Exercise text Block Start
TheDuckCow commented 1 year ago

Bret's counter reply

Another not so edge scenario occurred to me. Often, we see two yellow lines in the middle of the road. BUT, it's also quite common to have a single striped line or, perhaps, even a single solid line.

This could be achieved even if we adhered to the lines are always on the left rule. We could just use odd UV coordinates to split a striped line in half and show half in the forward lane and half in the reverse lane. But, that adds complexity to the UV positioning.

The point is: we probably don't want to do that. The alternative would be to reserve a tile in the road texture where we break the rules and split a line in half. We would need to do that for each line type we wish to place in the middle of the road where forward and reverse lanes meet. These "half line" tiles would probably also need to be positioned so that they don't cause bleeding into other UV tiles.

An easier, albeit, less satisfying approach is to keep things the way they are and just place two lines side by side in the middle of the road when we want striped or solid lines in the middle. One line in the forward lane and one in the reverse.

Let me know if you want pictures and please share your thoughts.

TheDuckCow commented 1 year ago

Hey @bdog2112 just an FYI that I brought our email discussion over here, but the last back and forth we had was actually before our weekly team call on Sunday, so let me know if you have any updated thoughts.

Regarding a 2-way road where there's a single dotted line down the middle, I'd be ok presuming we just need to pick one side or the other to have the texture, and thus it's technically slightly offset. I suppose it's not ideal, but it would still work with the rest of material strategy. We could also pair this with a special geometry rule, to essentially make that middle edge loop be a little bit more to one side than the other to compensate to make the dotted line look more in the middle, though that too gets a little tricky.

TheDuckCow commented 1 year ago

Here is an example of what the updated road texture might look like:

road_texture

"Margins" are needed in order to prevent texture bleed. Each UV tile has a 1-pixel black line along its border in order to visualize the margins between UV tiles. The black lines are strictly for reference and should not be present in the production road texture.
Exercise text Block End
--- Directions ---
a: Answer these questions using the road texture discussion:
(i) What color are the two lines often seen in the middle of the road?
(ii) On what day of the week was the weekly team call held?
(iii) How wide is the black line that each UV tile has along its border?
b: Carry on the road texture discussion from the point where it stops.
Information supplied Block Start
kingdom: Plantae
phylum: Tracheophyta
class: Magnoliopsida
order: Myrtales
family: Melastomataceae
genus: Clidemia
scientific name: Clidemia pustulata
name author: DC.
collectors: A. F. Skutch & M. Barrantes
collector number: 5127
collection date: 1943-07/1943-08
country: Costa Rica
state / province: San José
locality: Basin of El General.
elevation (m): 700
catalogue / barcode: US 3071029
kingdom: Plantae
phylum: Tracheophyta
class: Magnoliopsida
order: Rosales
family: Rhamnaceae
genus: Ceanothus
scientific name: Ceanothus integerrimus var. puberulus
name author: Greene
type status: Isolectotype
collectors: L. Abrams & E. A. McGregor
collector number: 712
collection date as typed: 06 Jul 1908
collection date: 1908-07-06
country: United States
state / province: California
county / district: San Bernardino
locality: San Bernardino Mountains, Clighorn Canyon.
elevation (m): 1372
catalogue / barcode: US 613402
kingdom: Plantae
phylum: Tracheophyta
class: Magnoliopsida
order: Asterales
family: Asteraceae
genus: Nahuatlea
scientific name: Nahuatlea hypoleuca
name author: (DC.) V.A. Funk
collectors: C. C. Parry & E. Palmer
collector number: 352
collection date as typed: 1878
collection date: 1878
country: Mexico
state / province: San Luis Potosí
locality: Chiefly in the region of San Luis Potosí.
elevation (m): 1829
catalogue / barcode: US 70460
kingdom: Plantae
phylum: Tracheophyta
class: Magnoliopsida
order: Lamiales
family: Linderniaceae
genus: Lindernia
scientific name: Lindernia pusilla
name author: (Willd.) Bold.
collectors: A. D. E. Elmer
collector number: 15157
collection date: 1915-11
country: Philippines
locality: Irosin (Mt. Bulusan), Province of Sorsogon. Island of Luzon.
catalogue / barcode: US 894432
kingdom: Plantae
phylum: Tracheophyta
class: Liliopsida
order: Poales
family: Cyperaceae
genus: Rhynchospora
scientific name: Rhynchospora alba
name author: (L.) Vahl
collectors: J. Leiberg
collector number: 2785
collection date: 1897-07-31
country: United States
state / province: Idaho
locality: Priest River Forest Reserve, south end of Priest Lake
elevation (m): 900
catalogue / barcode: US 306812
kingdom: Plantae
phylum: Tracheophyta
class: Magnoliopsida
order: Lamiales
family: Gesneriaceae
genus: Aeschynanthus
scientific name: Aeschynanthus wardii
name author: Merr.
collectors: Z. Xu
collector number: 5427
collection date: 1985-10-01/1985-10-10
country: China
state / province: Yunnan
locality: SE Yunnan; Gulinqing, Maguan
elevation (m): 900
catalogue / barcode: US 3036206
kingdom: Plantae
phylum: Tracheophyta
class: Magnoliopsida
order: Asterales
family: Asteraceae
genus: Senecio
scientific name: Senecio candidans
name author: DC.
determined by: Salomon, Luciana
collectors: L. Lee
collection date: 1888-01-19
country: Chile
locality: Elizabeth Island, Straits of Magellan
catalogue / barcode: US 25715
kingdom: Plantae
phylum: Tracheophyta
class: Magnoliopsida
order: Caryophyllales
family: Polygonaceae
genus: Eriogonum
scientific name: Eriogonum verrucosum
Information supplied Block End
--- Replies ---
a:
(i) Yellow.
(ii) Sunday.
(iii) 1 pixel.

b:
Note that the solid white line is shown twice. Once with a black/gray gradient and once with a solid gray background. This is required. However, we could do away with one of the two solid yellow lines since we only need one. That could free up space for another pattern. There are also two solid gray lanes on the right. We only need one. Hence, that leaves room for another pattern, there, if needed.

The striped yellow lines were originally white and painting them yellow was just an idea. We can do away with the pattern in that lane, altogether, if striped yellow lines aren't needed. Then, use that texture space for something else.

Since we have two or three lanes whose current textures aren't needed, we could potentially use two of those lanes to create textures with split striped white lines. One lane in the forward direction and one in the reverse direction.

Split white lines could be used in the center divider of a segment in place of double yellow lines since this is quite common on two lane roads. We wouldn't have to worry about texture bleed because the stripe in the forward lane tile would be touching the stripe in the reverse lane tile. Even if we didn't use the textures, they would be good to have as placeholders.

At present, split white lines have been clearly defined as out of scope. But, if you change your mind, then feel free to put 'em in the road texture!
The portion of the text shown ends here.